[Data for analysis Boundary: Start]

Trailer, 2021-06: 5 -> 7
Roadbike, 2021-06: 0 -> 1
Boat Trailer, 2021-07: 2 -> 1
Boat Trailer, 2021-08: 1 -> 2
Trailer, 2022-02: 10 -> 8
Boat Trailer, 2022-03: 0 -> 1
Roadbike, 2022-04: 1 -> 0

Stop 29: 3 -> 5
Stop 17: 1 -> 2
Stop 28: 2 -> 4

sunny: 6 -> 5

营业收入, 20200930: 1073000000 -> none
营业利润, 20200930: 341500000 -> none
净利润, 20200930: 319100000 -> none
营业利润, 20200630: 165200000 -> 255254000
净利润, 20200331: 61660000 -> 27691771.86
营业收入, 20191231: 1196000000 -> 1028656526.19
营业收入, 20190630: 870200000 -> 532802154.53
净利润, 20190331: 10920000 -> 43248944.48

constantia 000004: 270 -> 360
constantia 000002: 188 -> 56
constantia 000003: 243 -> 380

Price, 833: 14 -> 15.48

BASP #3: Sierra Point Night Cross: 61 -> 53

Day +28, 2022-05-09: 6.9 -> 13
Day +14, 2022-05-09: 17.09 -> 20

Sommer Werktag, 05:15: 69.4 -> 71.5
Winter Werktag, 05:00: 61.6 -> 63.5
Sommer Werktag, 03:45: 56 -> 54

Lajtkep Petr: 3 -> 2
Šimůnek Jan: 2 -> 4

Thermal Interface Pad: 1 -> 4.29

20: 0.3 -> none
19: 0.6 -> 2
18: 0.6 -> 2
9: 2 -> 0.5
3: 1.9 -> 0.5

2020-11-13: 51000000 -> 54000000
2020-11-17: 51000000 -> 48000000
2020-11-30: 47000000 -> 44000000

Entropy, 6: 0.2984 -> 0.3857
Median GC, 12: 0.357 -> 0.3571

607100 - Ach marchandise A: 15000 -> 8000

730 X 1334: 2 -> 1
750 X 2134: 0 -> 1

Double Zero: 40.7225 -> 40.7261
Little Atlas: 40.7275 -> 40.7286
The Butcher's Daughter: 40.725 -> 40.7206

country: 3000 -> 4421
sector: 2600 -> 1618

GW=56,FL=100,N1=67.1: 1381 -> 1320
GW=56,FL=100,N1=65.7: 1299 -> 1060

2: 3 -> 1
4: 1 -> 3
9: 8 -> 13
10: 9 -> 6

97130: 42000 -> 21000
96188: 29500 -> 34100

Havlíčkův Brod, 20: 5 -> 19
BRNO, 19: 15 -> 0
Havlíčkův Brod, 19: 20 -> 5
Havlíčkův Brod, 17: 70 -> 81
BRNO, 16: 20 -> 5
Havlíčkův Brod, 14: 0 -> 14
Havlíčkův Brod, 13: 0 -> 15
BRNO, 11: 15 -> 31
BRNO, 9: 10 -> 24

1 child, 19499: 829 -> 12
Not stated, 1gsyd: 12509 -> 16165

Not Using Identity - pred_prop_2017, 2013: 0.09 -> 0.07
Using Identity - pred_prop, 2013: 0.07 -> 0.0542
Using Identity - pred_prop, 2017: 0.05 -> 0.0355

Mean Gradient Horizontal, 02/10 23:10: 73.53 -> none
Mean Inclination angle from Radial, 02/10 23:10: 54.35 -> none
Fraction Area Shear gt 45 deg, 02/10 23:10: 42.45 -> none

[Data for analysis Boundary: End]

Exercise details: The entries above are to be retyped exactly, with nothing left out.

Task solution:
Trailer, 2021-06: 5 -> 7
Roadbike, 2021-06: 0 -> 1
Boat Trailer, 2021-07: 2 -> 1
Boat Trailer, 2021-08: 1 -> 2
Trailer, 2022-02: 10 -> 8
Boat Trailer, 2022-03: 0 -> 1
Roadbike, 2022-04: 1 -> 0

Stop 29: 3 -> 5
Stop 17: 1 -> 2
Stop 28: 2 -> 4

sunny: 6 -> 5

营业收入, 20200930: 1073000000 -> none
营业利润, 20200930: 341500000 -> none
净利润, 20200930: 319100000 -> none
营业利润, 20200630: 165200000 -> 255254000
净利润, 20200331: 61660000 -> 27691771.86
营业收入, 20191231: 1196000000 -> 1028656526.19
营业收入, 20190630: 870200000 -> 532802154.53
净利润, 20190331: 10920000 -> 43248944.48

constantia 000004: 270 -> 360
constantia 000002: 188 -> 56
constantia 000003: 243 -> 380

Price, 833: 14 -> 15.48

BASP #3: Sierra Point Night Cross: 61 -> 53

Day +28, 2022-05-09: 6.9 -> 13
Day +14, 2022-05-09: 17.09 -> 20

Sommer Werktag, 05:15: 69.4 -> 71.5
Winter Werktag, 05:00: 61.6 -> 63.5
Sommer Werktag, 03:45: 56 -> 54

Lajtkep Petr: 3 -> 2
Šimůnek Jan: 2 -> 4

Thermal Interface Pad: 1 -> 4.29

20: 0.3 -> none
19: 0.6 -> 2
18: 0.6 -> 2
9: 2 -> 0.5
3: 1.9 -> 0.5

2020-11-13: 51000000 -> 54000000
2020-11-17: 51000000 -> 48000000
2020-11-30: 47000000 -> 44000000

Entropy, 6: 0.2984 -> 0.3857
Median GC, 12: 0.357 -> 0.3571

607100 - Ach marchandise A: 15000 -> 8000

730 X 1334: 2 -> 1
750 X 2134: 0 -> 1

Double Zero: 40.7225 -> 40.7261
Little Atlas: 40.7275 -> 40.7286
The Butcher's Daughter: 40.725 -> 40.7206

country: 3000 -> 4421
sector: 2600 -> 1618

GW=56,FL=100,N1=67.1: 1381 -> 1320
GW=56,FL=100,N1=65.7: 1299 -> 1060

2: 3 -> 1
4: 1 -> 3
9: 8 -> 13
10: 9 -> 6

97130: 42000 -> 21000
96188: 29500 -> 34100

Havlíčkův Brod, 20: 5 -> 19
BRNO, 19: 15 -> 0
Havlíčkův Brod, 19: 20 -> 5
Havlíčkův Brod, 17: 70 -> 81
BRNO, 16: 20 -> 5
Havlíčkův Brod, 14: 0 -> 14
Havlíčkův Brod, 13: 0 -> 15
BRNO, 11: 15 -> 31
BRNO, 9: 10 -> 24

1 child, 19499: 829 -> 12
Not stated, 1gsyd: 12509 -> 16165

Not Using Identity - pred_prop_2017, 2013: 0.09 -> 0.07
Using Identity - pred_prop, 2013: 0.07 -> 0.0542
Using Identity - pred_prop, 2017: 0.05 -> 0.0355

Mean Gradient Horizontal, 02/10 23:10: 73.53 -> none
Mean Inclination angle from Radial, 02/10 23:10: 54.35 -> none
Fraction Area Shear gt 45 deg, 02/10 23:10: 42.45 -> none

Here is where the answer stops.